March 22, 2022, 4:39 PM

The former chief financial officer of Xerox Corp. asked the U.S. Supreme Court to weigh in on the constitutionality of an SEC settlement that permanently prevents him from denying the agency’s fraud allegations.

Barry D. Romeril urged the high court to take a look at whether his deal with the Securities and Exchange Commission—including the “no-deny” provision, which he referred to as a “gag order"—ran afoul of First Amendment free speech protections or constitutional guarantees of due process.

Romeril agreed to the settlement, which included more than $5.2 million in disgorgement, interest, and a civil fine, following a 2003 SEC suit accusing him and other Xerox executives of manipulating the company’s earnings reporting. The deal also permanently barred him from serving as a public company officer or director.

There’s “no merit” to Romeril’s due process claims, and the no-deny provision, which he first sought to strip from the settlement in 2019, the U.S. Court of Appeals for the Second Circuit said in a 3-0 September 2021 opinion. The deal didn’t “violate the First Amendment because Romeril waived his right to publicly deny the allegations,” the Second Circuit said.

But the SEC requirement that settling defendants never deny the agency’s allegations in any form is “unmoored from well-established constitutional doctrine,” according to Romeril’s petition dated Monday.

“No act of Congress authorizes such a sweeping restriction on freedom of speech,” the petition said. The SEC adopted the no-deny rule in 1972, and the Commodity Futures Trading Commission is the only other federal agency to have done the same, according to Romeril.
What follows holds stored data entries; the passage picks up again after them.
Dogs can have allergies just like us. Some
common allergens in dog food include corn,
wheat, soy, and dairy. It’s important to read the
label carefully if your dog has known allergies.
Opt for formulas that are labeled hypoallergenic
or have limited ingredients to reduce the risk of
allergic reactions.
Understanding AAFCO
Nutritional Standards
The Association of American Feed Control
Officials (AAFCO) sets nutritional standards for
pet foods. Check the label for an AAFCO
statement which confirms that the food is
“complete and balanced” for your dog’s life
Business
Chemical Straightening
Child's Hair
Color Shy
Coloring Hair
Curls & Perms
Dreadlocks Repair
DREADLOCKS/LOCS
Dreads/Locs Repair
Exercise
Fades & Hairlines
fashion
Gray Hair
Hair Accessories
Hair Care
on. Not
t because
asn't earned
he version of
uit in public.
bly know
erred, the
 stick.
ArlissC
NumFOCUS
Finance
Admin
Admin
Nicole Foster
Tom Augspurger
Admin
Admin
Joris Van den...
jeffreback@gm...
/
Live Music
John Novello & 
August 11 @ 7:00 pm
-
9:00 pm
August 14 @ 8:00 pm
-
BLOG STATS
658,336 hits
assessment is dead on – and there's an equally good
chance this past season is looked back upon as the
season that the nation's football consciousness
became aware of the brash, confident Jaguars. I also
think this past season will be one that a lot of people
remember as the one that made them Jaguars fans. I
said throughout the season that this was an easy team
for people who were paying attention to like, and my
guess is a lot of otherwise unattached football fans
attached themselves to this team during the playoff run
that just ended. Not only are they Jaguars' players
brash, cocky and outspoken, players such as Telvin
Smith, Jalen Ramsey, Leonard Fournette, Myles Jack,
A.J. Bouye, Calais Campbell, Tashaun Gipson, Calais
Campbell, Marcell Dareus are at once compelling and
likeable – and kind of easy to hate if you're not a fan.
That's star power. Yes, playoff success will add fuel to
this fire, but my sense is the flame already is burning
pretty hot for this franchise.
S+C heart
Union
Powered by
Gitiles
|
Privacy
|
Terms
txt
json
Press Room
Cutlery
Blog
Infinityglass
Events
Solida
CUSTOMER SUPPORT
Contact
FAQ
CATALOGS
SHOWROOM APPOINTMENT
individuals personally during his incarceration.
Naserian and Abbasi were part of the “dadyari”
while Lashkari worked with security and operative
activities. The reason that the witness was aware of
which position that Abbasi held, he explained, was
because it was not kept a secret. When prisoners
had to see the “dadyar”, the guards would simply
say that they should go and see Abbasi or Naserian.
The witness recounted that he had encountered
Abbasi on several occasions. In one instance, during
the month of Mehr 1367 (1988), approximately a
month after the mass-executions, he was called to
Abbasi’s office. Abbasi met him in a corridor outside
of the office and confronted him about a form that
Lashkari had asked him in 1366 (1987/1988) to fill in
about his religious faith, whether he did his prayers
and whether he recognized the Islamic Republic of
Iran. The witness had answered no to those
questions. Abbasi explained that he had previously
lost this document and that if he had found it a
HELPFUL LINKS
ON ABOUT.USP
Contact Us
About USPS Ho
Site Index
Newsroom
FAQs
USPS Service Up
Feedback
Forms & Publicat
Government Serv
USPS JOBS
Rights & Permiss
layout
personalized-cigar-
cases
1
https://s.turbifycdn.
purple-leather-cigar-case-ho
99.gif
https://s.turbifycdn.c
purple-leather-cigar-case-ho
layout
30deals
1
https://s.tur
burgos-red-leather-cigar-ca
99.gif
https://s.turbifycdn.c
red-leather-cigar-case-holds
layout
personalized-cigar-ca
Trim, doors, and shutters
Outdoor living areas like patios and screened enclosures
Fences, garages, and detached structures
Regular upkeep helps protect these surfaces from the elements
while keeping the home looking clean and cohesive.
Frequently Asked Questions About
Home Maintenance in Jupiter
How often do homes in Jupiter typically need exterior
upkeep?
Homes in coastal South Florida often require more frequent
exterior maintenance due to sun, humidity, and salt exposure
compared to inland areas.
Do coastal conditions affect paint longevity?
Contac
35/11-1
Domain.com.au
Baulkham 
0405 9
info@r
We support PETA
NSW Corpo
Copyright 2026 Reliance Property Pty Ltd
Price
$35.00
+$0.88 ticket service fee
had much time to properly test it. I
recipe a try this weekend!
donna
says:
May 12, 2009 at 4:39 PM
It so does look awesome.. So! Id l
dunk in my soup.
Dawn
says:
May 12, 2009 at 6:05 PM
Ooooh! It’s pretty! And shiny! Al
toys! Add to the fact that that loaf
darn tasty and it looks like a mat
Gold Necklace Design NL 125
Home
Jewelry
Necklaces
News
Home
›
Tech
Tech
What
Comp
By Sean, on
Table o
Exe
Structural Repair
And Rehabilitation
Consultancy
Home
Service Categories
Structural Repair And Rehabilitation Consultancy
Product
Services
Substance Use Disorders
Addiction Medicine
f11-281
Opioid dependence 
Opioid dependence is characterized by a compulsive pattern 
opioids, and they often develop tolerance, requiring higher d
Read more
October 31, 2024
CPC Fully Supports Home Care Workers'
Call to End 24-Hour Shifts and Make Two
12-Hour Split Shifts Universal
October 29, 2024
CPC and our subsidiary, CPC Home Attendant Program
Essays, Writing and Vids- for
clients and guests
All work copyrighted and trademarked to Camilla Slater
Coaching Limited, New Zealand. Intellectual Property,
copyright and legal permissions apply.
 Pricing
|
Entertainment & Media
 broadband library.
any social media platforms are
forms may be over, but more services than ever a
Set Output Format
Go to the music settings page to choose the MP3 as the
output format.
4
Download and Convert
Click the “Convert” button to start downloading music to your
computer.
“All the essentially coerced ‘consents’ in the world can hardly grant the SEC and federal courts power to suppress speech that the First Amendment forbids,” the petition said.

The Second Circuit’s decision purportedly runs afoul of the Supreme Court’s “long-standing jurisprudence prohibiting such prior restraints, content- and viewpoint-based discrimination, and unconstitutional conditions which violate the First Amendment, and due process of law,” necessitating review.

The New Civil Liberties Alliance and Cahill Gordon & Reindel LLP represent Romeril.

The case is Romeril v. SEC, U.S., petition dated 3/21/22.